- **EXTRACT PROVIDED**:
BEGIN

In the case of Wells-Fargo Express Co. v. Benjamin, 107 Tex. 331,179 S.W. 513, decided by our Supreme Court, plaintiff was injured by the negligence of the express company in so loading its truck that an article fell off of it and struck the plaintiff, who was standing nearby. The defendant claimed that plaintiff was guilty of contributory negligence in putting himself in danger by going near the truck. It is certain that in that case the plaintiff would not have been injured, if he had not been in such position, yet the Supreme Court held that it would have been error to have submitted a charge which would bar recovery upon a finding of negligence by the plaintiff in going near the truck, without permitting the jury to pass on the question of proximate cause in that connection. This conclusion is based on the theory that reasonable minds might differ as to whether injury might be anticipated from the plaintiff's alleged negligent act in going near the truck. In the case of Railway Co. v. Ford, 56 Tex. Civ. App. 521, 121 S.W. 713, the plaintiff took a position in front of an approaching engine, for the purpose of mounting the pilot. His foot caught between the ties and he was injured. It was held that, even if plaintiff was negligent in going in front of the engine, yet such act was not necessarily the proximate cause of the injury, since that resulted from the unforeseen circumstance of his foot becoming fastened between the ties; the condition of the ties being unknown to the plaintiff. In the case of Steele v. Burkhardt, 104 Mass. 59, 6 Am.Rep. 191, plaintiff left his team standing on the streets of a city, in violation of the city ordinance, and it was held that this act was not the proximate cause of an injury to the team, caused by the defendant's servant negligently driving against them.

The plaintiff Eaton might be held to be bound to anticipate the danger of falling off the running board, or, if his body projected beyond the automobile, of being struck by some vehicle passing in the crowded streets of the city; but ordinarily one is not bound to anticipate the negligence of another. But, even if plaintiff were bound to anticipate the possibility of a violent collision, it does not necessarily follow that he was in the most dangerous position in such event. As it turned out, he was in the most dangerous position in the particular way in which this collision occurred, but in many imaginable cases of collision a position on the outside of the car might be the safest. Under the facts we have concluded that the court properly submitted to the jury as a question of fact the issue of proximate cause.

The court submitted issues as to whether the jitney driver was negligent, and whether such negligence, if found to exist, was the sole proximate cause of the injury. Under the fifth and sixth assignment, appellant insists that it was error for the court to submit any issue as to negligence on the part of the jitney driver, because it was undisputed that he was violating a city ordinance in driving the jitney with plaintiff Eaton on the running board. The defendant did not plead negligence on the part of the jitney driver in operating the jitney with passengers on the running board, but did plead that the said driver was driving said jitney at a dangerous and reckless speed, and that just as he passed in front of defendant's car the rear wheel of the jitney caught on the front of defendant's car, thereby swinging said jitney diagonally across in front of the street car, and that the driver of said jitney was guilty of negligence in these acts, which negligence was the direct, sole, and proximate cause of the injury.

END

- **EXERCISE 1**:
Work out how many lines of the records below contain the string "avec", treating uppercase and lowercase as different, and give only that number.

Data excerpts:
BEGIN

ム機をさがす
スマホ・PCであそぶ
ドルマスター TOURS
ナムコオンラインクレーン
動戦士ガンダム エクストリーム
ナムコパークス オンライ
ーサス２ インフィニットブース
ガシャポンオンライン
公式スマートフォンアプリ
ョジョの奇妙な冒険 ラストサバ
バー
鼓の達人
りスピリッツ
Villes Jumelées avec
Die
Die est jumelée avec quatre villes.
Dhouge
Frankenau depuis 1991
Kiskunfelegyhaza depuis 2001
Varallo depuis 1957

END
BEGIN

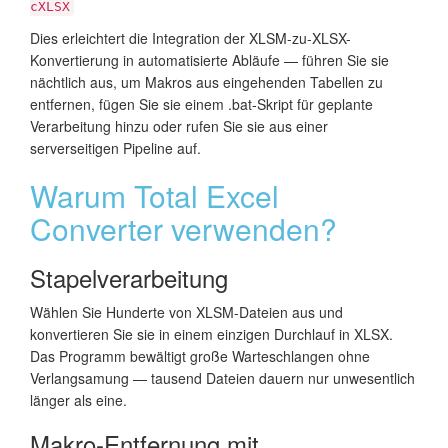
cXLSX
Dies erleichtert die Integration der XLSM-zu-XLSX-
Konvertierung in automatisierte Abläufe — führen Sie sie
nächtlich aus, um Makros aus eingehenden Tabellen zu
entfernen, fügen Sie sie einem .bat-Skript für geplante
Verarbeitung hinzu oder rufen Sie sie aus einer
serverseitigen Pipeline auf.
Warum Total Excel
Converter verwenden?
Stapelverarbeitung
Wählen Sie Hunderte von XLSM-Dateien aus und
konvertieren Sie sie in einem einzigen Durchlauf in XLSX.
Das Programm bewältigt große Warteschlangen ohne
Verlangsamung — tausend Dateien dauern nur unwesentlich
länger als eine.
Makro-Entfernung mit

END

- **EXERCISE 2**:
Decide whether each statement agrees with the court opinion on proximate cause. For each, answer yes or no and quote the words from that text that settle it. (a) In Railway Co. v. Ford, the plaintiff's foot caught between the ties. (b) The defendant pleaded that the jitney driver was negligent in operating the jitney with passengers on the running board. (c) In Steele v. Burkhardt, leaving the team on the street was held to be the proximate cause of the injury to the team.

- **TASK ANSWER 1**:
2

- **TASK ANSWER 2**:
(a) Yes: "His foot caught between the ties and he was injured."
(b) No: "The defendant did not plead negligence on the part of the jitney driver in operating the jitney with passengers on the running board"
(c) No: "it was held that this act was not the proximate cause of an injury to the team"